-
Толстой сказал, что смерти нет, а есть любовь и память сердца. Память сердца так мучительна, лучше бы ее не было… Лучше бы память навсегда убить.
автор: Андрей Левонович Шляхов
Но Юрский, человек импульсивный и увлекающийся, уже загорелся идеей поставить спектакль по пьесе «Правда — хорошо, а счастье лучше», и поставить его с Фаиной Раневской, пусть даже и в роли Филицаты. Сергей Юрьевич нашел, что Фаина Георгиевна превосходно справится с этой довольно автономной в сущности ролью, и не присутствуя на всех репетициях. Правда, он настоял на присутствии Раневской на первой репетиции.
Накануне первой репетиции Фаина Георгиевна позвонила Сергею Юрьевичу и сказала, что на репетицию явиться не сможет. Юрский был готов к этому — его не раз предупреждали об особенностях характера Раневской.
Она пришла. И на первую репетицию, и на все остальные.
Приезжала она обычно рано и тут же принималась выплескивать свое раздражение. На всех и вся.
Тускло горят лампочки…
Ей не ответили на приветствие…
Ступеньки не видны под ковровой дорожкой…
Зачем в спектакль введены песни, которых не было у Островского?..
Как можно играть без суфлера?..
Гримеры с костюмершами трепетали. Она могла довести до слез. И не всегда заслуженно.

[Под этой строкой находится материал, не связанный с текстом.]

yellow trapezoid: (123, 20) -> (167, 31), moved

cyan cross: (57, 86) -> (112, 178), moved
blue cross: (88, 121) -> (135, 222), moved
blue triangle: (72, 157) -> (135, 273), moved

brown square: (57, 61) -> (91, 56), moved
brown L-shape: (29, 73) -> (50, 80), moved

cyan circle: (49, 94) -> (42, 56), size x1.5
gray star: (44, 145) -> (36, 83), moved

Сказывался возраст, обнажавший всю остроту и неуживчивость характера, сказывались обиды на судьбу, одиночество.
Юрский, исполняя долг режиссера, улаживал конфликты. Как мог успокаивал Фаину Георгиевну и пытался уберечь окружающих от ее нападок, зачастую несправедливых. Ему и самому иногда бывало страшно.
Фаина Георгиевна привычно сообщала, что отказывается играть. Сегодня и вообще.

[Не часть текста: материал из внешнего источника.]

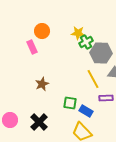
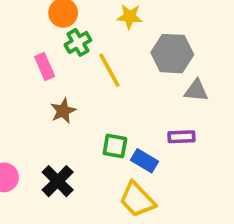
green cross: (86, 42) -> (78, 42), moved
pink rectangle: (32, 47) -> (45, 66), moved
yellow line: (93, 79) -> (109, 70), moved

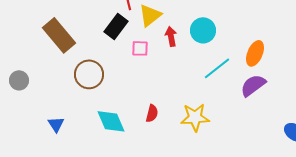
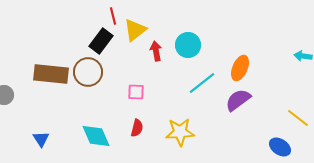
brown rectangle: (59, 35) -> (51, 74), moved, turned -44
pink square: (140, 48) -> (136, 92), moved
brown circle: (89, 74) -> (88, 72), moved

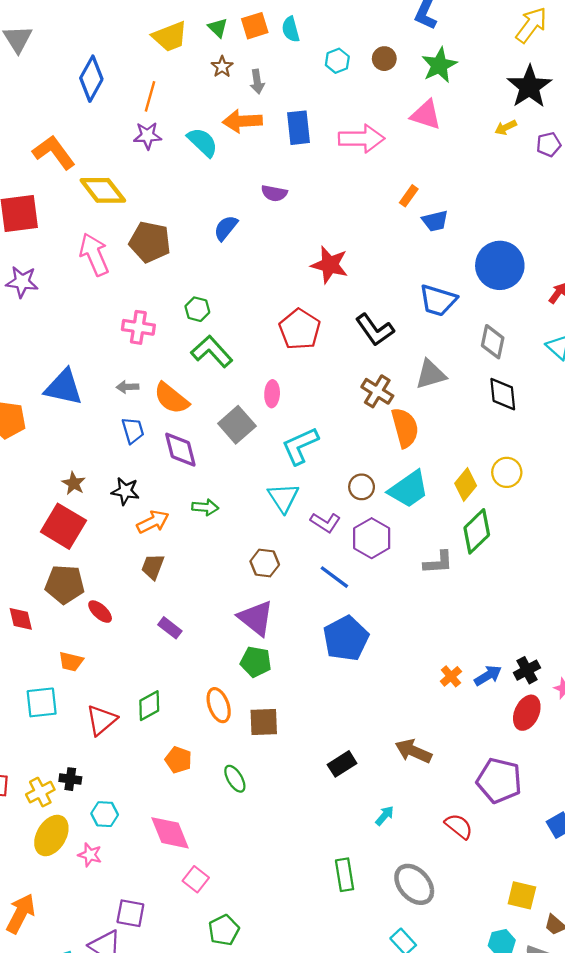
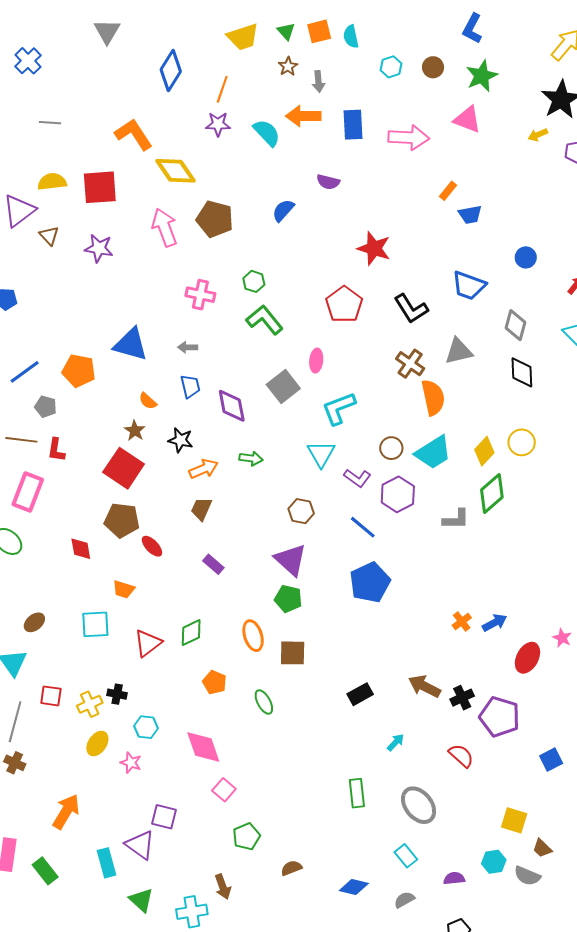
blue circle: (500, 265) -> (526, 257), size x0.5
orange semicircle: (171, 398) -> (148, 401), moved, size x0.6
black cross: (527, 670) -> (462, 698), moved
yellow ellipse: (51, 835) -> (97, 744), size x0.7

Сергей Юрьевич шутками и комплиментами приводил актрису в более-менее сносное расположение духа. Порой ему в этом трудном деле помогал директор театра Лев Лосев.
- Вспоминает Нина Сухоцкая: «Читаем вместе пьесу, и Фаина Георгиевна радуется дивному, исконно русскому языку Островского, которого всегда очень любила. Вопрос решен, будет играть. Я была свидетельницей, с какой бережностью, почти благоговейно работала она еще до репетиций над этой ролью. Образ старой няньки легко зарождался в тексте, походке, нюансах интонаций… Но уже на первых читках обнаружилось решительное несогласие Фаины Георгиевны с режиссерской трактовкой пьесы. Помню, как после одной такой репетиции-читки, придя домой, она прямо в пальто опустилась в передней в кресло и долго молчала. На мои расспросы растерянно и горько сказала: «Подумай, что же это? Он (режиссер. — Н. С. ) сказал, что я прекрасно читала роль, но читала Островского, а он намерен ставить эту пьесу как Шекспира». С этого началось. За редким исключением репетиции шли для Фаины Георгиевны трудно, мучительно».